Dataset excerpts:
*-*-*

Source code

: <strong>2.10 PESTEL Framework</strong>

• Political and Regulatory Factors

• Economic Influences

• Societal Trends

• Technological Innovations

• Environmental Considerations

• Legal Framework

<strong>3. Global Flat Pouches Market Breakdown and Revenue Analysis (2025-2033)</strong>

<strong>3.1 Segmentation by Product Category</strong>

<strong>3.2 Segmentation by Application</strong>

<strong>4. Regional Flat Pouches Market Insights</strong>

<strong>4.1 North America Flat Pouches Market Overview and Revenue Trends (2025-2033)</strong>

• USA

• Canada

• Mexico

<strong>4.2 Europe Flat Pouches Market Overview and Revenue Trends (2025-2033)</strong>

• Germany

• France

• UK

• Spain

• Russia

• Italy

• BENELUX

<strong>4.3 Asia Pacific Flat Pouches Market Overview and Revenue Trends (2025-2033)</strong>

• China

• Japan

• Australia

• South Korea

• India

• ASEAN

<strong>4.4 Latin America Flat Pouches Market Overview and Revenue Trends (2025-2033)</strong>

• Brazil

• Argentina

*-*-*

Please transcribe the records exactly from their first line through the line holding "<strong>3.2 Segmentation by", and leave out all others.

### Result of the task
Source code

: <strong>2.10 PESTEL Framework</strong>

• Political and Regulatory Factors

• Economic Influences

• Societal Trends

• Technological Innovations

• Environmental Considerations

• Legal Framework

<strong>3. Global Flat Pouches Market Breakdown and Revenue Analysis (2025-2033)</strong>

<strong>3.1 Segmentation by Product Category</strong>

<strong>3.2 Segmentation by Application</strong>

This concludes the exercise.